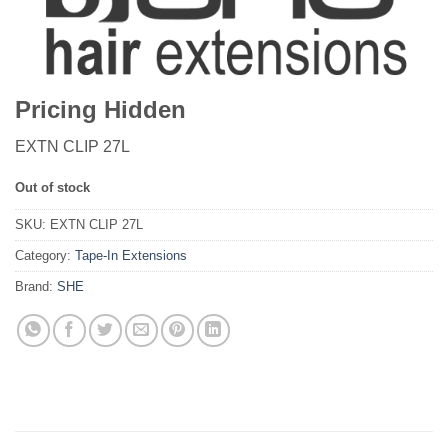
Pricing Hidden
EXTN CLIP 27L
Out of stock
SKU:
EXTN CLIP 27L
Category:
Tape-In Extensions
Brand:
SHE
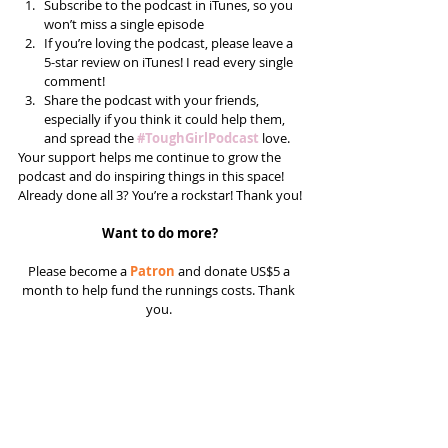
Subscribe to the podcast in iTunes, so you 
won’t miss a single episode  
If you’re loving the podcast, please leave a 
5-star review on iTunes! I read every single 
comment!  
Share the podcast with your friends, 
especially if you think it could help them, 
and spread the 
#ToughGirlPodcast
 love.  
Your support helps me continue to grow the 
podcast and do inspiring things in this space! 
Already done all 3? You’re a rockstar! Thank you!
Want to do more?
Please become a 
Patron
 and donate US$5 a 
month to help fund the runnings costs. Thank 
you. 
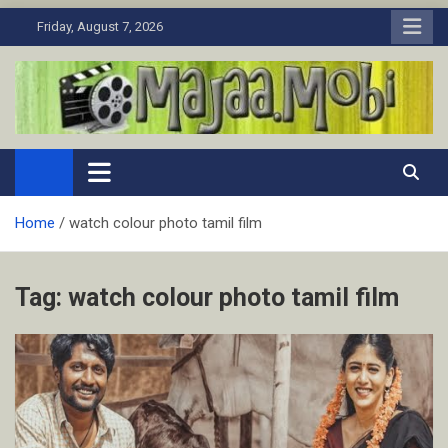
Skip
Friday, August 7, 2026
to
content
MaJaa.Mobi
Download Tamil Movies. Watch Online New and Classic Films.
Home
watch colour photo tamil film
Tag:
watch colour photo tamil film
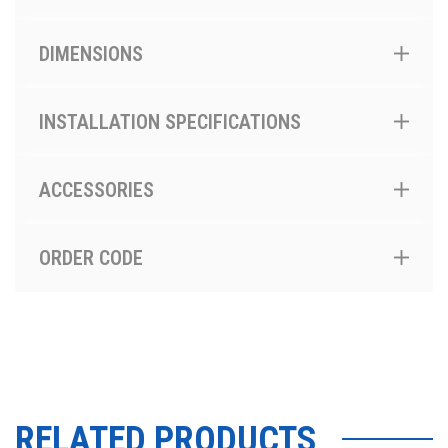
DIMENSIONS
INSTALLATION SPECIFICATIONS
ACCESSORIES
ORDER CODE
RELATED PRODUCTS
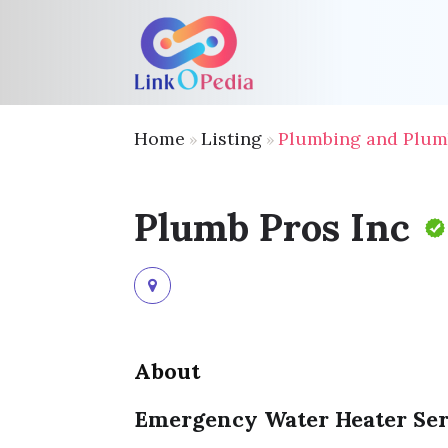
Home
Listing
Plumbing and Plum
»
»
Plumb Pros Inc
About
Emergency Water Heater Se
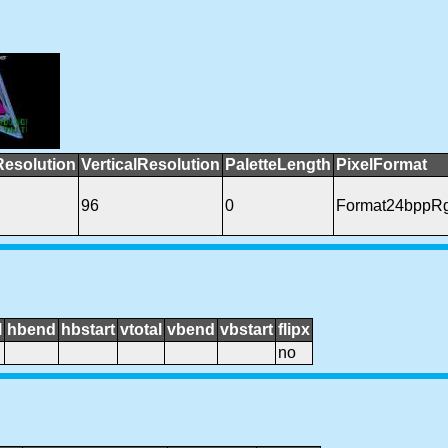
Resolution
VerticalResolution
PaletteLength
PixelFormat
96
0
Format24bppR
l
hbend
hbstart
vtotal
vbend
vbstart
flipx
no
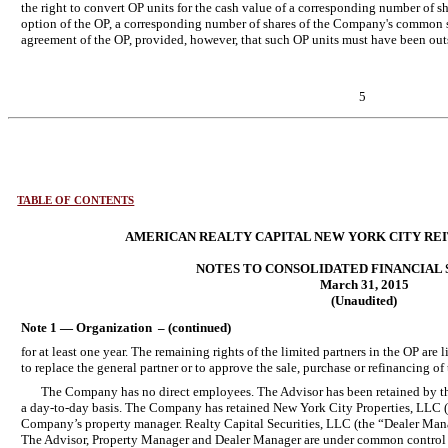
the right to convert OP units for the cash value of a corresponding number of 
option of the OP, a corresponding number of shares of the Company's common s
agreement of the OP, provided, however, that such OP units must have been ou
5
TABLE OF CONTENTS
AMERICAN REALTY CAPITAL NEW YORK CITY REIT,
NOTES TO CONSOLIDATED FINANCIAL
March 31, 2015
(Unaudited)
Note 1 — Organization – (continued)
for at least one year. The remaining rights of the limited partners in the OP are
to replace the general partner or to approve the sale, purchase or refinancing of 
The Company has no direct employees. The Advisor has been retained by 
a day-to-day basis. The Company has retained New York City Properties, LLC (
Company’s property manager. Realty Capital Securities, LLC (the “Dealer Manag
The Advisor, Property Manager and Dealer Manager are under common control w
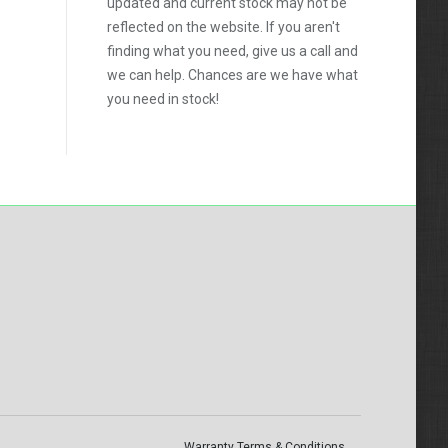
updated and current stock may not be
reflected on the website. If you aren't
finding what you need, give us a call and
we can help. Chances are we have what
you need in stock!
Warranty Terms & Conditions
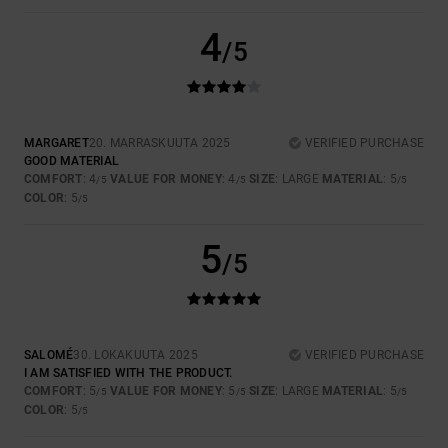
4
/5
MARGARET
20. MARRASKUUTA 2025
VERIFIED PURCHASE
GOOD MATERIAL
COMFORT
: 4
VALUE FOR MONEY
: 4
SIZE
: LARGE
MATERIAL
: 5
/5
/5
/5
COLOR
: 5
/5
5
/5
SALOMÉ
30. LOKAKUUTA 2025
VERIFIED PURCHASE
I AM SATISFIED WITH THE PRODUCT.
COMFORT
: 5
VALUE FOR MONEY
: 5
SIZE
: LARGE
MATERIAL
: 5
/5
/5
/5
COLOR
: 5
/5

---*---

» **Activity**:
Transcribe word for word all the text read from the records above, line by line and in the same order, and leave the pictures out of your answer.

» **Result of this task**:
Pricing Hidden
EXTN CLIP 27L
Out of stock
SKU:
EXTN CLIP 27L
Category:
Tape-In Extensions
Brand:
SHE
Subscribe to the podcast in iTunes, so you 
won’t miss a single episode  
If you’re loving the podcast, please leave a 
5-star review on iTunes! I read every single 
comment!  
Share the podcast with your friends, 
especially if you think it could help them, 
and spread the 
#ToughGirlPodcast
 love.  
Your support helps me continue to grow the 
podcast and do inspiring things in this space! 
Already done all 3? You’re a rockstar! Thank you!
Want to do more?
Please become a 
Patron
 and donate US$5 a 
month to help fund the runnings costs. Thank 
you. 
Skip
Friday, August 7, 2026
to
content
MaJaa.Mobi
Download Tamil Movies. Watch Online New and Classic Films.
Home
watch colour photo tamil film
Tag:
watch colour photo tamil film
DIMENSIONS
INSTALLATION SPECIFICATIONS
ACCESSORIES
ORDER CODE
RELATED PRODUCTS
Home
Listing
Plumbing and Plum
»
»
Plumb Pros Inc
About
Emergency Water Heater Se
Resolution
VerticalResolution
PaletteLength
PixelFormat
96
0
Format24bppR
l
hbend
hbstart
vtotal
vbend
vbstart
flipx
no
the right to convert OP units for the cash value of a corresponding number of 
option of the OP, a corresponding number of shares of the Company's common s
agreement of the OP, provided, however, that such OP units must have been ou
5
TABLE OF CONTENTS
AMERICAN REALTY CAPITAL NEW YORK CITY REIT,
NOTES TO CONSOLIDATED FINANCIAL
March 31, 2015
(Unaudited)
Note 1 — Organization – (continued)
for at least one year. The remaining rights of the limited partners in the OP are
to replace the general partner or to approve the sale, purchase or refinancing of 
The Company has no direct employees. The Advisor has been retained by 
a day-to-day basis. The Company has retained New York City Properties, LLC (
Company’s property manager. Realty Capital Securities, LLC (the “Dealer Manag
The Advisor, Property Manager and Dealer Manager are under common control w
updated and current stock may not be
reflected on the website. If you aren't
finding what you need, give us a call and
we can help. Chances are we have what
you need in stock!
Warranty Terms & Conditions
4
/5
MARGARET
20. MARRASKUUTA 2025
VERIFIED PURCHASE
GOOD MATERIAL
COMFORT
: 4
VALUE FOR MONEY
: 4
SIZE
: LARGE
MATERIAL
: 5
/5
/5
/5
COLOR
: 5
/5
5
/5
SALOMÉ
30. LOKAKUUTA 2025
VERIFIED PURCHASE
I AM SATISFIED WITH THE PRODUCT.
COMFORT
: 5
VALUE FOR MONEY
: 5
SIZE
: LARGE
MATERIAL
: 5
/5
/5
/5
COLOR
: 5
/5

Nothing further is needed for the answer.